We have only to look into our own educational experience to understand that however fervently we wish for this to be so, it just is not. There were teachers I hated that I was startled to discover were effective and respected by some. People do not learn all the same way. Teachers can not therefore teach for them all equally well. There were charismatic teachers I found insufficiently content-driven in their presentations; and yet for some the stimulation of that presentation was enough to start down a path of life-long learning on their subject. Even a matter seemingly as objective as curriculum is not straight-forward in its contribution to outcome. At the end of the day, no amount of teacher-led explications will ever be able to substitute for the cold, hard fact that education is in the hands of the educatee: learning is hard, individual work that cannot be done for you. You must yourself absorb the knowledge, a job that cannot be outsourced, — facilitated, perhaps. But at the end of the day, the pupil is utterly, entirely on his own about actually absorbing understanding. The job of a student is intensely, existentially alone. All the work of a classroom teacher is in obeisance to this reality. And it is the poison pill of the Myth.

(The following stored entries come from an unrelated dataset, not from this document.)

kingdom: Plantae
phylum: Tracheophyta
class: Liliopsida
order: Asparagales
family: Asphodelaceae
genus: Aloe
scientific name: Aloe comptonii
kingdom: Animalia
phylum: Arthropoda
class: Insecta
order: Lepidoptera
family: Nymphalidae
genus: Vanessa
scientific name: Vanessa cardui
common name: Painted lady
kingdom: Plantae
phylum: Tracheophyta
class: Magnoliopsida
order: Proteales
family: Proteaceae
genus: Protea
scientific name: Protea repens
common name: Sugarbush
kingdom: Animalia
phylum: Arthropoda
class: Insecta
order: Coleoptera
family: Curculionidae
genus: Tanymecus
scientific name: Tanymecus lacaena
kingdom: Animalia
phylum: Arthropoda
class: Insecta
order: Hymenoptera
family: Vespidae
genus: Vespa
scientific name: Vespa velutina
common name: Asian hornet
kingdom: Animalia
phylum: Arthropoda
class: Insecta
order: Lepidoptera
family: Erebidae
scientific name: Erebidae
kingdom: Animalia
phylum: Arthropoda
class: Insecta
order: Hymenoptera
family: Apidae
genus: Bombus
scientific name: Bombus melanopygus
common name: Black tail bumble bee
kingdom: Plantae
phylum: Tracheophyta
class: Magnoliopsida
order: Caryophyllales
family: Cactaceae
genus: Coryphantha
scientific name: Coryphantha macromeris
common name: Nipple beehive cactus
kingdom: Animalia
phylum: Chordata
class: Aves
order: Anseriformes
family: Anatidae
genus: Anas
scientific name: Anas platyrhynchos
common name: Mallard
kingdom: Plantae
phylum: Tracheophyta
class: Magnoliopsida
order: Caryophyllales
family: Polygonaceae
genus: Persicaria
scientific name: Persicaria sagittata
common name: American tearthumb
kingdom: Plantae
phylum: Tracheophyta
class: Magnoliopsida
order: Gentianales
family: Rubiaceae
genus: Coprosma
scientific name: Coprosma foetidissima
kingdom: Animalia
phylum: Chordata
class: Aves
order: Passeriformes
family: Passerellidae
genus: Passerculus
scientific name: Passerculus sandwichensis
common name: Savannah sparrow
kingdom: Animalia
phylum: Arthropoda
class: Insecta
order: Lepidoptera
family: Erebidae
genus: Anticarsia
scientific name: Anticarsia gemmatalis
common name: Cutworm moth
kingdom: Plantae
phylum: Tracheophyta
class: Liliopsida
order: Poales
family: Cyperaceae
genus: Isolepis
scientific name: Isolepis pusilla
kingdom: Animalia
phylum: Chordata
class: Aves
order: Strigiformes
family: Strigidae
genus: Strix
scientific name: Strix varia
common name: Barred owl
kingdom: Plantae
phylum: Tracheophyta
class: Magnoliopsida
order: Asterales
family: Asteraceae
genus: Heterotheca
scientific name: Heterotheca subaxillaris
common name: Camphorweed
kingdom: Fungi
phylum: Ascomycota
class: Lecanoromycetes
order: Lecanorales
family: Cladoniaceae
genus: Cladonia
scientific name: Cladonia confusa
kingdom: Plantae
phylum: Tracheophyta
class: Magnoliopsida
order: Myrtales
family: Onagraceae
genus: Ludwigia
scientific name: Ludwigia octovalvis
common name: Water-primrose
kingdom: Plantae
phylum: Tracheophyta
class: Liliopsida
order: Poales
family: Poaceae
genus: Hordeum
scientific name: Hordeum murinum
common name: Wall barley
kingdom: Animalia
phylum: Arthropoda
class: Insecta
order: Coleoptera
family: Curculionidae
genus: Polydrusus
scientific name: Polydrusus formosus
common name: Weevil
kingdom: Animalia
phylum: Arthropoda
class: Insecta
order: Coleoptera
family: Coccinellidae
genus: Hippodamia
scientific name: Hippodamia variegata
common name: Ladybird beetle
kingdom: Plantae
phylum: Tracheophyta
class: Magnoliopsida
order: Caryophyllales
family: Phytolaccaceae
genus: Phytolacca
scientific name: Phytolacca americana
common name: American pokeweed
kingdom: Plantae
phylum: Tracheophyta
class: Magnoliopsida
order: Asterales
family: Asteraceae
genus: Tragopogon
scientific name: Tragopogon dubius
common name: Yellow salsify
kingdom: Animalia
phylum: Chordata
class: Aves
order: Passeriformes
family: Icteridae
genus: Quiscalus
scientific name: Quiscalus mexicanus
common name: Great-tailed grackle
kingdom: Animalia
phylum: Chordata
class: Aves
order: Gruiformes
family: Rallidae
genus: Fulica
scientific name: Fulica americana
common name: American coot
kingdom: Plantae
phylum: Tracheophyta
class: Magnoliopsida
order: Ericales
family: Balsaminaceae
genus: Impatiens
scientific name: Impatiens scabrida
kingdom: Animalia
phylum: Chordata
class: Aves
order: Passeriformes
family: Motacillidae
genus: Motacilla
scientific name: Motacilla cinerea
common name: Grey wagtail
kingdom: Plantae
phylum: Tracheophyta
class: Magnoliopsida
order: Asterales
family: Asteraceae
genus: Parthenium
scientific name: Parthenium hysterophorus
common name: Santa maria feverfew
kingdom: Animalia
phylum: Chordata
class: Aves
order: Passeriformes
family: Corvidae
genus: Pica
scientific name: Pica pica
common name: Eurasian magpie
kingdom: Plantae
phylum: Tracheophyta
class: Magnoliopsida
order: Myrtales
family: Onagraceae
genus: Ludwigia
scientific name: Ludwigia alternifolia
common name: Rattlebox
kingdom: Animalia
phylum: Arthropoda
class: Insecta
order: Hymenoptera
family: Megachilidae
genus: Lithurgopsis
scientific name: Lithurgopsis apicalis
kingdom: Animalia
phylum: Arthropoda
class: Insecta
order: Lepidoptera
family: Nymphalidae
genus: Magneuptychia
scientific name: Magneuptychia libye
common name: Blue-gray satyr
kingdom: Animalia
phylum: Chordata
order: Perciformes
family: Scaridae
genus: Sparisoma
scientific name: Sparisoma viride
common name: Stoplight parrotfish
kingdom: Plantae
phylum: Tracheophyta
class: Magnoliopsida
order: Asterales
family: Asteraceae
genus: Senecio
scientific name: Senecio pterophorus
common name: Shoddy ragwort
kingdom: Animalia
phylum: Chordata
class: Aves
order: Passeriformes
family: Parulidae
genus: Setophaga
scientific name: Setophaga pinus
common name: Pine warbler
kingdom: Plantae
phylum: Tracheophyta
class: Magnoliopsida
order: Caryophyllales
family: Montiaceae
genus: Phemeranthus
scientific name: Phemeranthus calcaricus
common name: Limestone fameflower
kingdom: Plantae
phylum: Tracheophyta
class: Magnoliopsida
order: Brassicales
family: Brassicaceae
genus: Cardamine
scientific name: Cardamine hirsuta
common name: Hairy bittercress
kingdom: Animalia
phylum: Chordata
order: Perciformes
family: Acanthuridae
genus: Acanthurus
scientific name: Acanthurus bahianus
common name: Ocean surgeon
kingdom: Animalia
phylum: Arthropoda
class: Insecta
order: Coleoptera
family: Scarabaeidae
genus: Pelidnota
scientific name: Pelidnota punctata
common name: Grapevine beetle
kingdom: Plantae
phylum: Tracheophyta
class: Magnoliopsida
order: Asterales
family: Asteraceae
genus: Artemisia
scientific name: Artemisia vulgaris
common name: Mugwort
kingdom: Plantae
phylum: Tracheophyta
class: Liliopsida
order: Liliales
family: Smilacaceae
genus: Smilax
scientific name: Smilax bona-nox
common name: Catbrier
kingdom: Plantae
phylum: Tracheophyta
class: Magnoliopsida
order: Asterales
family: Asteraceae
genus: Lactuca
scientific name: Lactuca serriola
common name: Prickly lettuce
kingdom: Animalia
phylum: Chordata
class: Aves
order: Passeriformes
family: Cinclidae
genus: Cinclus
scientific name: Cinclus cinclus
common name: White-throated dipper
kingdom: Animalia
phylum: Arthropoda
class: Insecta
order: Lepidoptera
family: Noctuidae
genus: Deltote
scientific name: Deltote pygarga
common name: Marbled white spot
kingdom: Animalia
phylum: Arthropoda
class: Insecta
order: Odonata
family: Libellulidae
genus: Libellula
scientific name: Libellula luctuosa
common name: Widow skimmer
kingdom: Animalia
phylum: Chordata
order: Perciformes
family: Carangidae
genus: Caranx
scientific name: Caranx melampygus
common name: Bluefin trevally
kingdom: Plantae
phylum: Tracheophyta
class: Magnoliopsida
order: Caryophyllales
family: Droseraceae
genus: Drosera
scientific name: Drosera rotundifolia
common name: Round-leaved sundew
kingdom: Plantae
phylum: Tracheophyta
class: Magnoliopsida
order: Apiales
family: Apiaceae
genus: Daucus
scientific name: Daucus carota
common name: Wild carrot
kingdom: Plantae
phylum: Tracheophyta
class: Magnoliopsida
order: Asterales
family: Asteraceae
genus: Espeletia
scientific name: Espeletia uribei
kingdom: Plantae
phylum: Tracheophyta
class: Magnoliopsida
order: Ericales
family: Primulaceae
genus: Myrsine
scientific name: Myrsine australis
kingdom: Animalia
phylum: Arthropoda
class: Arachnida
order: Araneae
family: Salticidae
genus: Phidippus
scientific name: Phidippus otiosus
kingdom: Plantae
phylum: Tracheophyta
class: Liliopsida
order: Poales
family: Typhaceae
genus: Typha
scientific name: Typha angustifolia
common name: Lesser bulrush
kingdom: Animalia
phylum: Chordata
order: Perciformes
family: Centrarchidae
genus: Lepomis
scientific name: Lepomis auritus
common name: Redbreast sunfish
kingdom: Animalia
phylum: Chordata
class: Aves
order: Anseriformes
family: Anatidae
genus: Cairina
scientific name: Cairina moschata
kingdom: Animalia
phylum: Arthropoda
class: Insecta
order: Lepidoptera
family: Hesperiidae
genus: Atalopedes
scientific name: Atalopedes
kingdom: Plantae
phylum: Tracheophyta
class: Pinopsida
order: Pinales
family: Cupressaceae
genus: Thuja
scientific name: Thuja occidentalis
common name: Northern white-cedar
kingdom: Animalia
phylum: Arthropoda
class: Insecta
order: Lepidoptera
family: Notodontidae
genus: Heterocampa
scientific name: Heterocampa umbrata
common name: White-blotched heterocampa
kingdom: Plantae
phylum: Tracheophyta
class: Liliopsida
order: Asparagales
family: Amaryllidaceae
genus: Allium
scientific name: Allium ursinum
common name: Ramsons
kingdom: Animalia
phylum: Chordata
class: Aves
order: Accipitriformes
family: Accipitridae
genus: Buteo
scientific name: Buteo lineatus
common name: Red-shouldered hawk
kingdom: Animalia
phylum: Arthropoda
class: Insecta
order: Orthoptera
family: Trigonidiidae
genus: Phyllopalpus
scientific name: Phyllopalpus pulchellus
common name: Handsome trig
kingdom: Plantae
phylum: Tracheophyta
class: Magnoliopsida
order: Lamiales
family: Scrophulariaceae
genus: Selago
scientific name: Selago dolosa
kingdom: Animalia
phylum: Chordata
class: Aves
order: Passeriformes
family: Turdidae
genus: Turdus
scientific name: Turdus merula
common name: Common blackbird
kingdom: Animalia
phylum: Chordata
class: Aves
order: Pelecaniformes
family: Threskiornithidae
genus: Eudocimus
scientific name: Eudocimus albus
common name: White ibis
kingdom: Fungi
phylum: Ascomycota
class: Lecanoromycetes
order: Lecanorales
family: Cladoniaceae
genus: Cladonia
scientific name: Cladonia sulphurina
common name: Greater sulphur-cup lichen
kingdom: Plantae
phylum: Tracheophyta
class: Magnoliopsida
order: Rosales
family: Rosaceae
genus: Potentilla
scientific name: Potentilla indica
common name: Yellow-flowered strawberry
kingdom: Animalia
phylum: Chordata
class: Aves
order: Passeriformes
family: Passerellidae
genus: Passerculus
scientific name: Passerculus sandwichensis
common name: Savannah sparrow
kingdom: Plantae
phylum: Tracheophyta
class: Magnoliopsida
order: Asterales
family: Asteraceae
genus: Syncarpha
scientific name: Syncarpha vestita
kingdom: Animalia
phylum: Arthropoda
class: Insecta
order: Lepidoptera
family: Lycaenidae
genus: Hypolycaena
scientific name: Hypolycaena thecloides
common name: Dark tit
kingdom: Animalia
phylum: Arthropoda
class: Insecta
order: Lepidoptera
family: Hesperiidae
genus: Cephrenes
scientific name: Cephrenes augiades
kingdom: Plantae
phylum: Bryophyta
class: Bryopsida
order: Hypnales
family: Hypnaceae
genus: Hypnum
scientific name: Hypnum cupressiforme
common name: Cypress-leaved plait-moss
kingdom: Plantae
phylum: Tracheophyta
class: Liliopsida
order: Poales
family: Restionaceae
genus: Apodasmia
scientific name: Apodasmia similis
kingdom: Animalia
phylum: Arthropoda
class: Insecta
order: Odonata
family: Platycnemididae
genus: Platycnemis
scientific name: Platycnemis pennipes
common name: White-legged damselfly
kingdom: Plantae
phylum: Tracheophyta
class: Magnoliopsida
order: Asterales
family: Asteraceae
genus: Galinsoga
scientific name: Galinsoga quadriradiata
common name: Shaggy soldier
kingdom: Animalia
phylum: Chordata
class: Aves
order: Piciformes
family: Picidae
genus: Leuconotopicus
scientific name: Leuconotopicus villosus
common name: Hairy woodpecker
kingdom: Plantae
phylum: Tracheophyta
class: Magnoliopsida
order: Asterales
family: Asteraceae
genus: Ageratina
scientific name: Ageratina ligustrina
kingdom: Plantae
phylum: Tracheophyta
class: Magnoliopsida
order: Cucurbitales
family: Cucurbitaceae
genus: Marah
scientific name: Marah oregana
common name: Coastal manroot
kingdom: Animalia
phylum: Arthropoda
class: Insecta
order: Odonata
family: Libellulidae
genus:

And then there’s the question of outcome: how do we even know what we are looking for, the hallmark of a “well-educated” person, or an under-educated one. Beyond certain baseline metrics, say, fluency — then what?
Education is filled with transcendental, unknowable measures. It aches to realize we don’t know what we are doing and can’t measure it. Still we try because it’s important to always better-characterize what we’re about. But that Myth, the Truth — the holy grail of a magical education — this will always remain elusive; an unknowable unknown. I think it is in the space of dissatisfaction between wanting some objective answer and being unable to have it – I think that is the space inhabited by the irrational Reformers. They demand improvement in an arena that is inherently subjective. The imposition of quantification is simply doomed to fail, both in conversation and in effect, at least on a wholesale level.
So it is essential to understand and speak to that Myth which is held so tightly. Somehow. No peace or progress or negotiated living will be made between camps unless and until this can jitter can be addressed. In engaging our fellow charter-clinging neighbors, we must somehow strive to comprehend the necessity of that Myth and how it affects — ahem — “choice”. Somewhere, common discussion-ground exists in the intersection of believing a problem can be solved by engaging with hard work and believing a problem can be solved by deliverance.
Good luck, all of us caring parents. Somehow, we need to parley.